[Stored items from a collection]
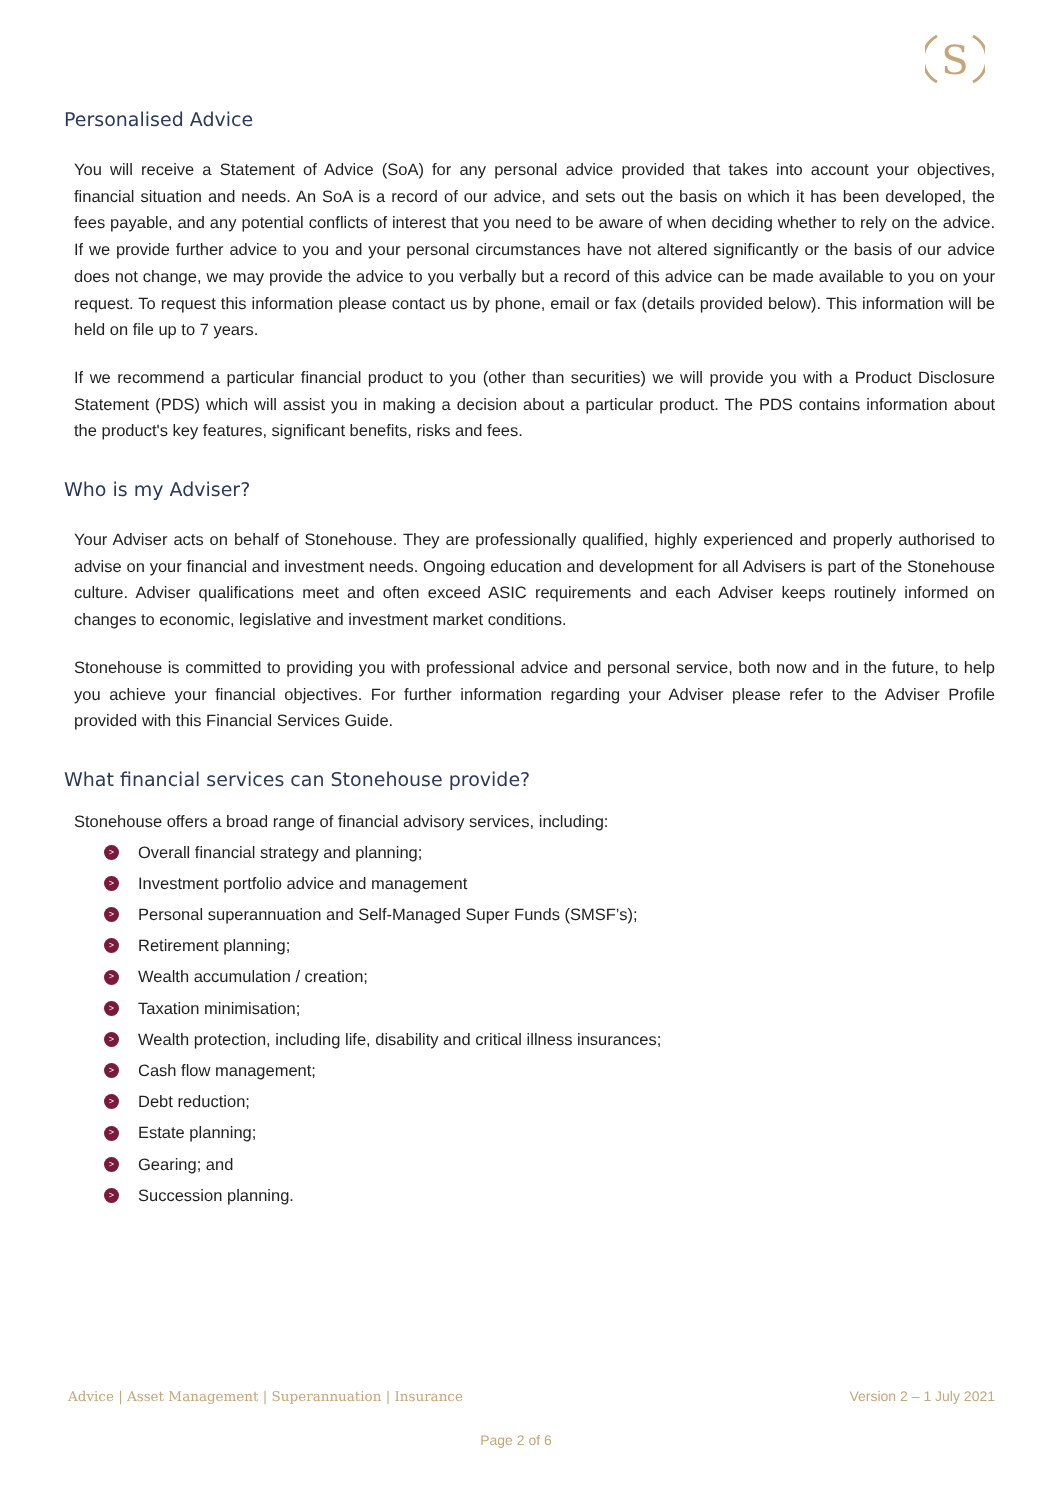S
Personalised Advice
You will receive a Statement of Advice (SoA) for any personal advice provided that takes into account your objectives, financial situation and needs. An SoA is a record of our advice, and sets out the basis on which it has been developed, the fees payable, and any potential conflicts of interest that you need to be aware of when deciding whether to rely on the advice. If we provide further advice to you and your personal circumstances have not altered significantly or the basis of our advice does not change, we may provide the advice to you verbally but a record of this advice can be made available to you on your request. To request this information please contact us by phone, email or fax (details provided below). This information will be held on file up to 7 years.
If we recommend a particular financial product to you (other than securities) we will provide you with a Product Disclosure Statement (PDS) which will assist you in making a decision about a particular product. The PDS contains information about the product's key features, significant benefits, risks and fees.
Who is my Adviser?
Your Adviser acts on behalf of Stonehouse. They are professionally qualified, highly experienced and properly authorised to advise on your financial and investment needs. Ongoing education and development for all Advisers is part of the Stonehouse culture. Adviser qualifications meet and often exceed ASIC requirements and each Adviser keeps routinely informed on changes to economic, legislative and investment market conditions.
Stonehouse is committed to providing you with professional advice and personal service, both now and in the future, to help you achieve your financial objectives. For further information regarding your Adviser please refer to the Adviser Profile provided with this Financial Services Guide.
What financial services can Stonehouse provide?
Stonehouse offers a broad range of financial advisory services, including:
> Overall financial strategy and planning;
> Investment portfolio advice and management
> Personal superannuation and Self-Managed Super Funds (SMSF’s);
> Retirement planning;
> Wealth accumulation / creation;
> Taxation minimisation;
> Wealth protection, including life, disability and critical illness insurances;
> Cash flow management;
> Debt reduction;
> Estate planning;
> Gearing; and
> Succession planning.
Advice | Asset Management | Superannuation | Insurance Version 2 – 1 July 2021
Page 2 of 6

### PROMPT:
Repeat the full set of records exactly, and output no pictures.

### ANSWER BELOW:
S
Personalised Advice
You will receive a Statement of Advice (SoA) for any personal advice provided that takes into account your objectives, financial situation and needs. An SoA is a record of our advice, and sets out the basis on which it has been developed, the fees payable, and any potential conflicts of interest that you need to be aware of when deciding whether to rely on the advice. If we provide further advice to you and your personal circumstances have not altered significantly or the basis of our advice does not change, we may provide the advice to you verbally but a record of this advice can be made available to you on your request. To request this information please contact us by phone, email or fax (details provided below). This information will be held on file up to 7 years.
If we recommend a particular financial product to you (other than securities) we will provide you with a Product Disclosure Statement (PDS) which will assist you in making a decision about a particular product. The PDS contains information about the product's key features, significant benefits, risks and fees.
Who is my Adviser?
Your Adviser acts on behalf of Stonehouse. They are professionally qualified, highly experienced and properly authorised to advise on your financial and investment needs. Ongoing education and development for all Advisers is part of the Stonehouse culture. Adviser qualifications meet and often exceed ASIC requirements and each Adviser keeps routinely informed on changes to economic, legislative and investment market conditions.
Stonehouse is committed to providing you with professional advice and personal service, both now and in the future, to help you achieve your financial objectives. For further information regarding your Adviser please refer to the Adviser Profile provided with this Financial Services Guide.
What financial services can Stonehouse provide?
Stonehouse offers a broad range of financial advisory services, including:
> Overall financial strategy and planning;
> Investment portfolio advice and management
> Personal superannuation and Self-Managed Super Funds (SMSF’s);
> Retirement planning;
> Wealth accumulation / creation;
> Taxation minimisation;
> Wealth protection, including life, disability and critical illness insurances;
> Cash flow management;
> Debt reduction;
> Estate planning;
> Gearing; and
> Succession planning.
Advice | Asset Management | Superannuation | Insurance Version 2 – 1 July 2021
Page 2 of 6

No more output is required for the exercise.